Assignment:
From the data below, return each line in which the string "format" is found.

[Machine-readable electronics designs]
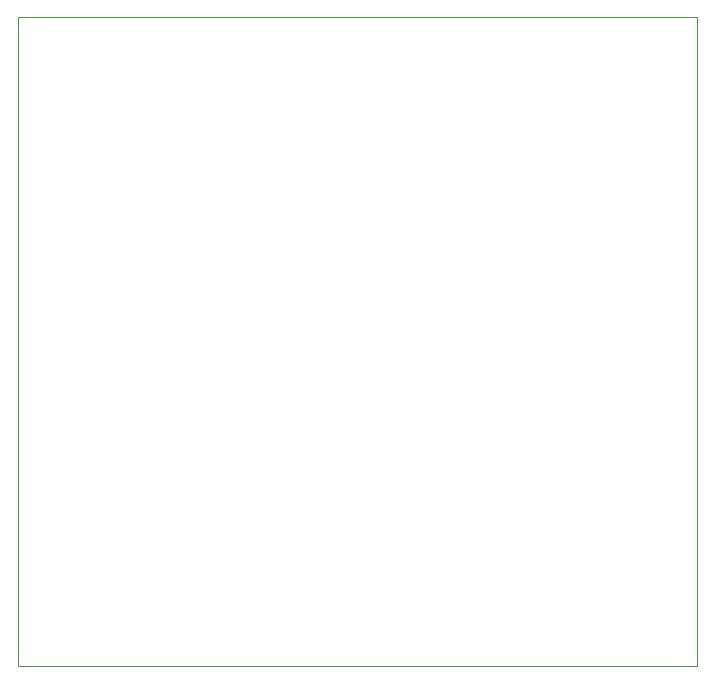
<source format=gbr>
%TF.GenerationSoftware,KiCad,Pcbnew,7.0.7*%
%TF.CreationDate,2023-09-17T16:53:54-03:00*%
%TF.ProjectId,nihon_lamp,6e69686f-6e5f-46c6-916d-702e6b696361,rev?*%
%TF.SameCoordinates,Original*%
%TF.FileFunction,Profile,NP*%
%FSLAX46Y46*%
G04 Gerber Fmt 4.6, Leading zero omitted, Abs format (unit mm)*
G04 Created by KiCad (PCBNEW 7.0.7) date 2023-09-17 16:53:54*
%MOMM*%
%LPD*%
G01*
G04 APERTURE LIST*
%TA.AperFunction,Profile*%
%ADD10C,0.100000*%
%TD*%
G04 APERTURE END LIST*
D10*
X95000000Y-70000000D02*
X152500000Y-70000000D01*
X152500000Y-125000000D01*
X95000000Y-125000000D01*
X95000000Y-70000000D01*
M02*

</source>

Task output:
<source format=gbr>
G04 Gerber Fmt 4.6, Leading zero omitted, Abs format (unit mm)*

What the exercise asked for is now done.